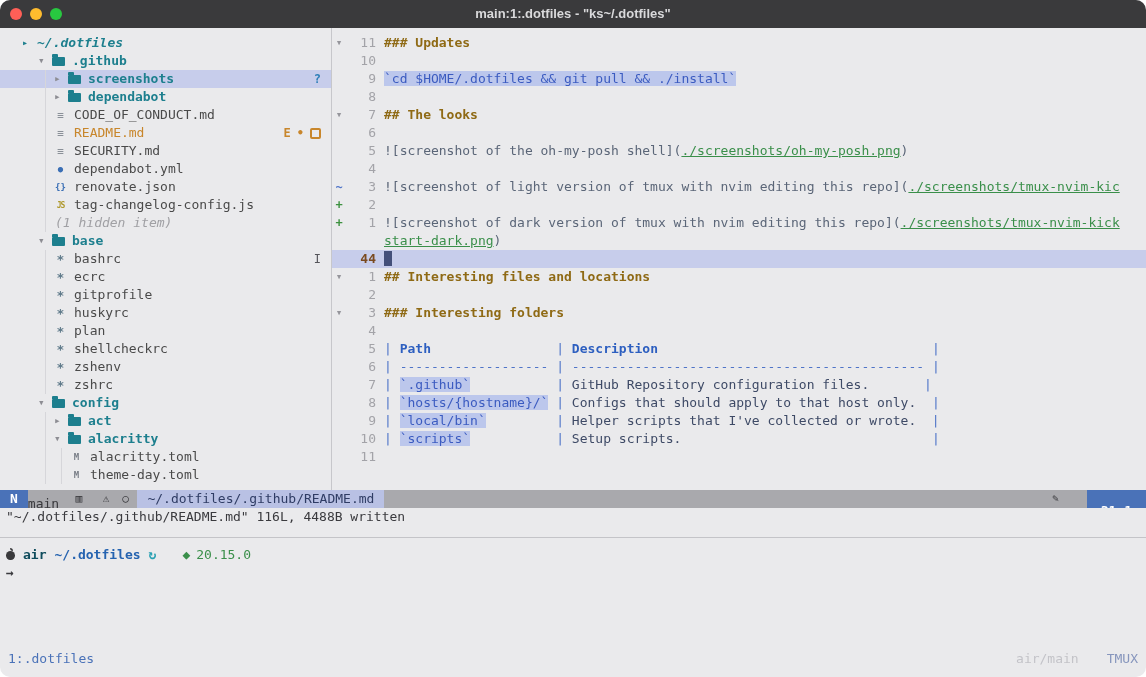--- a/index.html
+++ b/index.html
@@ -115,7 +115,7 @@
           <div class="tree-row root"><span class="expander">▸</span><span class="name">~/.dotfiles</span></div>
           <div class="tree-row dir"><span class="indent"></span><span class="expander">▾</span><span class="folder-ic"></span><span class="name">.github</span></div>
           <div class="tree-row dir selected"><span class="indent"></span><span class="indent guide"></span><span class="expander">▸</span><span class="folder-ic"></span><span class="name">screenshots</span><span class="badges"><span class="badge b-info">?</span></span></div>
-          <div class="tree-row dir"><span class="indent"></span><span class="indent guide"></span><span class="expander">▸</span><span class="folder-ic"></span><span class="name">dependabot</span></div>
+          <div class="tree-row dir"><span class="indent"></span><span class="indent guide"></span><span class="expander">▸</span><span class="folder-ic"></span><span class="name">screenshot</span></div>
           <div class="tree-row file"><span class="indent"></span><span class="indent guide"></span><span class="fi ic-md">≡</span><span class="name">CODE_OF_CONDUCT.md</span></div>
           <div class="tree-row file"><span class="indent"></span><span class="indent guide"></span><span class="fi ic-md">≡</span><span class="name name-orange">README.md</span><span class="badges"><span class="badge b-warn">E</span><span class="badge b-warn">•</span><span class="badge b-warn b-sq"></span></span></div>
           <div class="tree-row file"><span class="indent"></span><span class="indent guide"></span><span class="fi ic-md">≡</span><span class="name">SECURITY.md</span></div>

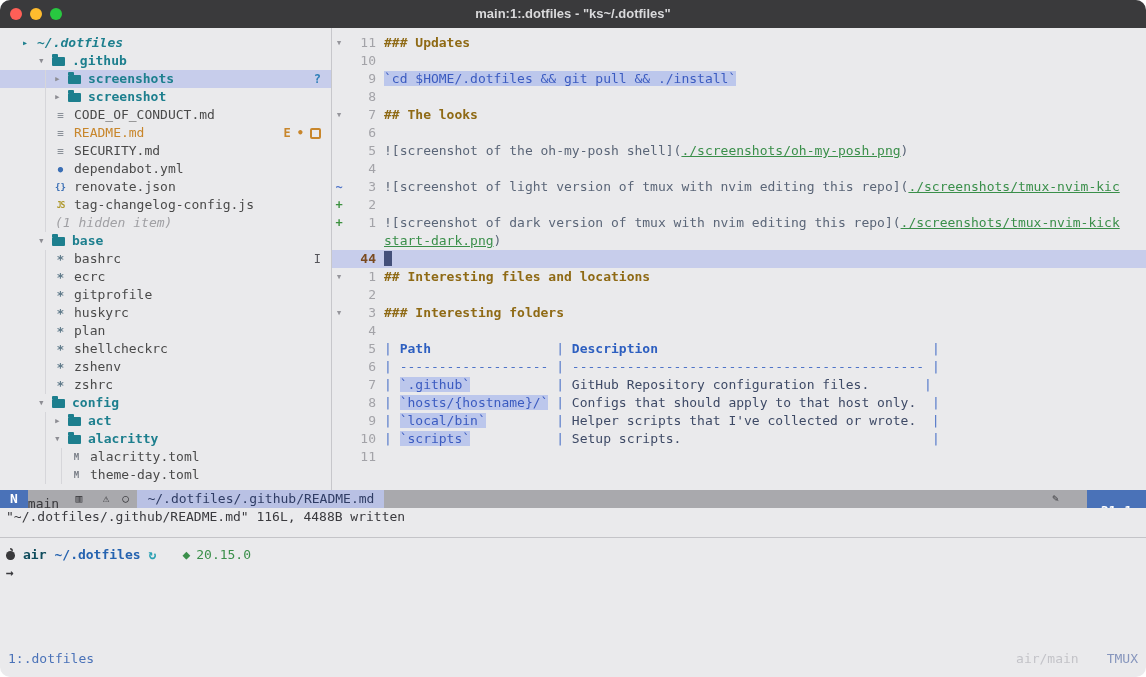--- a/index.html
+++ b/index.html
@@ -90,7 +90,7 @@
   .sh-sync{color:#2aa1b3;font-weight:700;}
   .sh-node{color:var(--url-green,#3a8f4a);margin-left:26px;display:inline-flex;gap:6px;}
   .sh-arrow{color:#3a3a3e;font-weight:700;}
-  .tmux-bar{flex:0 0 20px;display:flex;align-items:center;padding:0 8px;margin-bottom:8px;}
+  .tmux-bar{flex:0 0 20px;display:flex;align-items:center;padding:0 8px;margin-bottom:0;}
   .tx-win{color:var(--accent-blue,#4a72b8);}
   .tx-session{color:#c3c3c8;margin-right:28px;}
   .tx-label{color:#8796bd;}

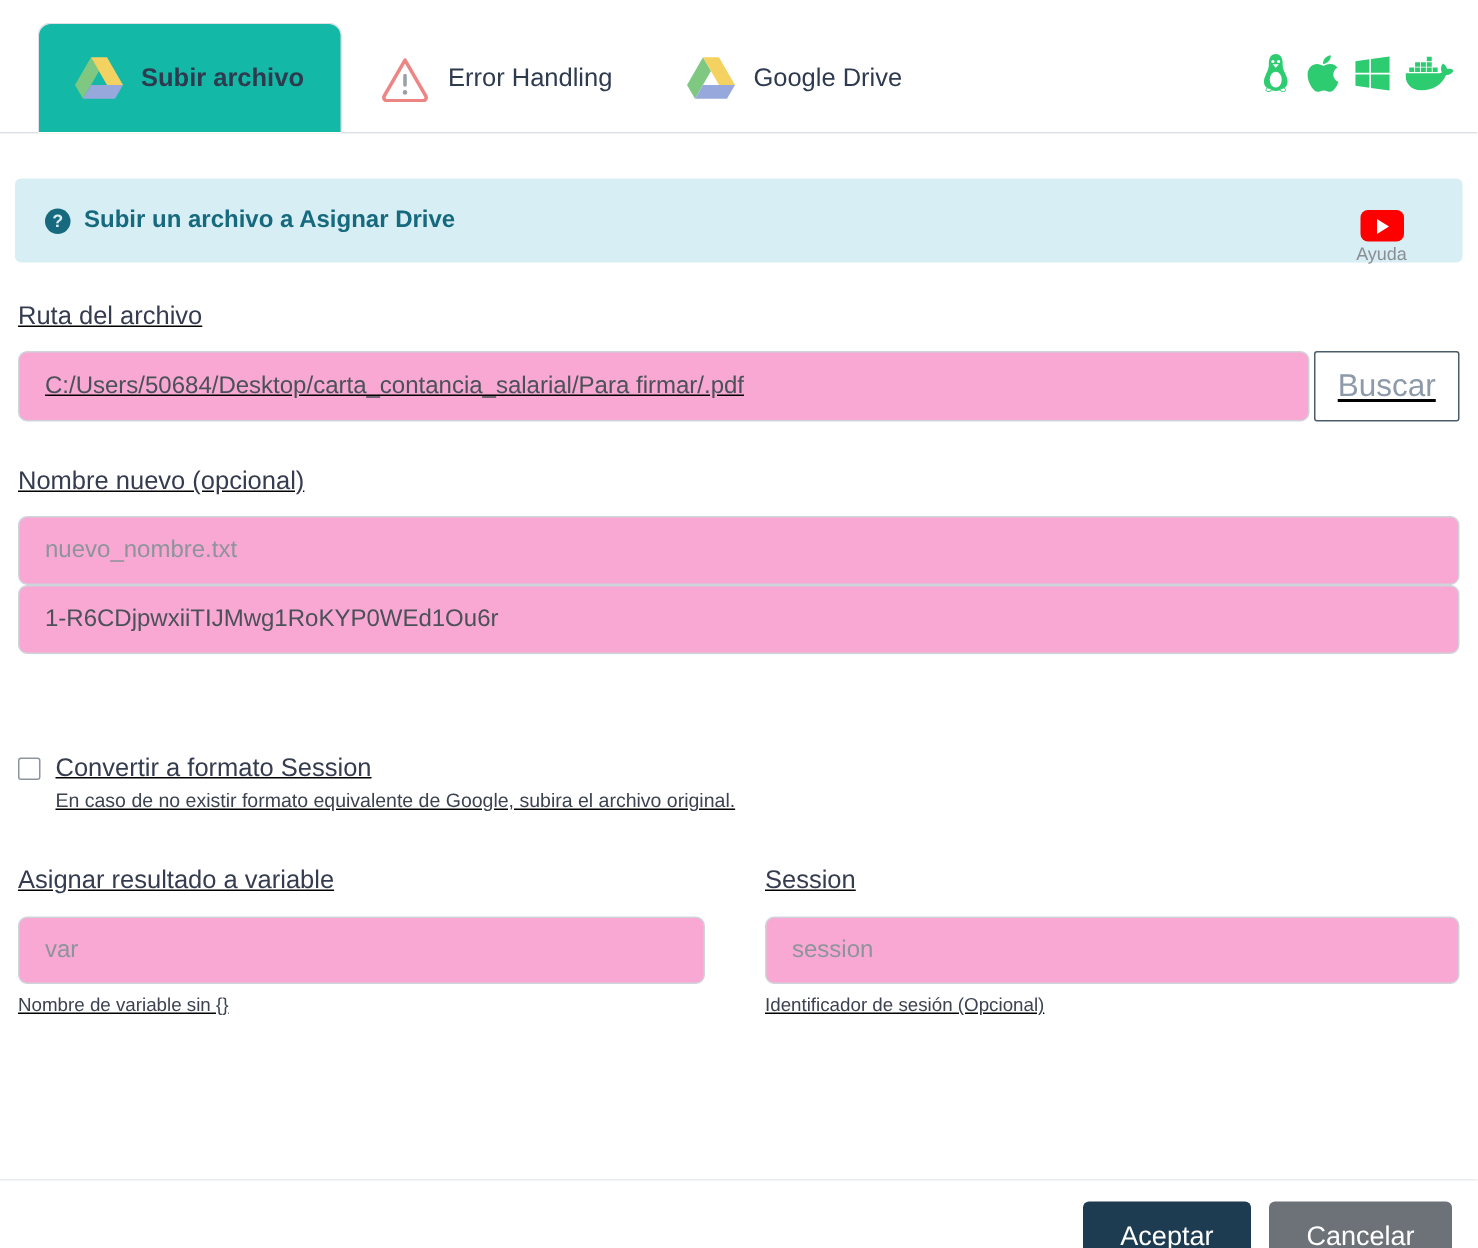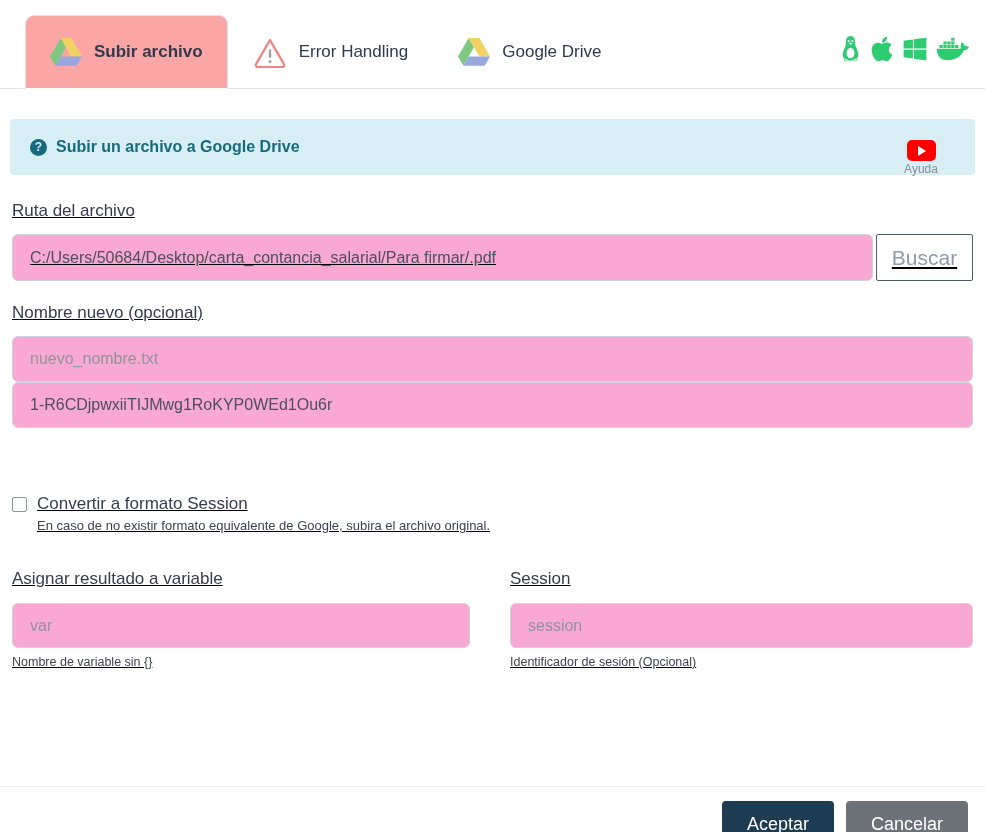--- a/index.html
+++ b/index.html
@@ -13,7 +13,7 @@
     font-size: 17px; color: #2e3a4e; cursor: pointer; margin-bottom: -1px;
     border: 1px solid transparent; border-radius: 9px 9px 0 0; }
   .tab.active { margin-left: 25px; border-color: #dee2e6; border-bottom-color: #fff;
-    background: #fca5a5; font-weight: 600; }
+    background: #14b8a6; font-weight: 600; }
   .tab .ticon { display: inline-flex; align-items: center; }
   .platform-icons { position: absolute; right: 16px; top: 34px; display: flex;
     align-items: center; gap: 9px; }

• WRITTEN TASK:
Copy out the entries verbatim, but skip every picture.

• SOLUTION FOR THIS TASK:
--- a/index.html
+++ b/index.html
@@ -115,7 +115,7 @@
           <div class="tree-row root"><span class="expander">▸</span><span class="name">~/.dotfiles</span></div>
           <div class="tree-row dir"><span class="indent"></span><span class="expander">▾</span><span class="folder-ic"></span><span class="name">.github</span></div>
           <div class="tree-row dir selected"><span class="indent"></span><span class="indent guide"></span><span class="expander">▸</span><span class="folder-ic"></span><span class="name">screenshots</span><span class="badges"><span class="badge b-info">?</span></span></div>
-          <div class="tree-row dir"><span class="indent"></span><span class="indent guide"></span><span class="expander">▸</span><span class="folder-ic"></span><span class="name">dependabot</span></div>
+          <div class="tree-row dir"><span class="indent"></span><span class="indent guide"></span><span class="expander">▸</span><span class="folder-ic"></span><span class="name">screenshot</span></div>
           <div class="tree-row file"><span class="indent"></span><span class="indent guide"></span><span class="fi ic-md">≡</span><span class="name">CODE_OF_CONDUCT.md</span></div>
           <div class="tree-row file"><span class="indent"></span><span class="indent guide"></span><span class="fi ic-md">≡</span><span class="name name-orange">README.md</span><span class="badges"><span class="badge b-warn">E</span><span class="badge b-warn">•</span><span class="badge b-warn b-sq"></span></span></div>
           <div class="tree-row file"><span class="indent"></span><span class="indent guide"></span><span class="fi ic-md">≡</span><span class="name">SECURITY.md</span></div>

--- a/index.html
+++ b/index.html
@@ -90,7 +90,7 @@
   .sh-sync{color:#2aa1b3;font-weight:700;}
   .sh-node{color:var(--url-green,#3a8f4a);margin-left:26px;display:inline-flex;gap:6px;}
   .sh-arrow{color:#3a3a3e;font-weight:700;}
-  .tmux-bar{flex:0 0 20px;display:flex;align-items:center;padding:0 8px;margin-bottom:8px;}
+  .tmux-bar{flex:0 0 20px;display:flex;align-items:center;padding:0 8px;margin-bottom:0;}
   .tx-win{color:var(--accent-blue,#4a72b8);}
   .tx-session{color:#c3c3c8;margin-right:28px;}
   .tx-label{color:#8796bd;}

--- a/index.html
+++ b/index.html
@@ -13,7 +13,7 @@
     font-size: 17px; color: #2e3a4e; cursor: pointer; margin-bottom: -1px;
     border: 1px solid transparent; border-radius: 9px 9px 0 0; }
   .tab.active { margin-left: 25px; border-color: #dee2e6; border-bottom-color: #fff;
-    background: #fca5a5; font-weight: 600; }
+    background: #14b8a6; font-weight: 600; }
   .tab .ticon { display: inline-flex; align-items: center; }
   .platform-icons { position: absolute; right: 16px; top: 34px; display: flex;
     align-items: center; gap: 9px; }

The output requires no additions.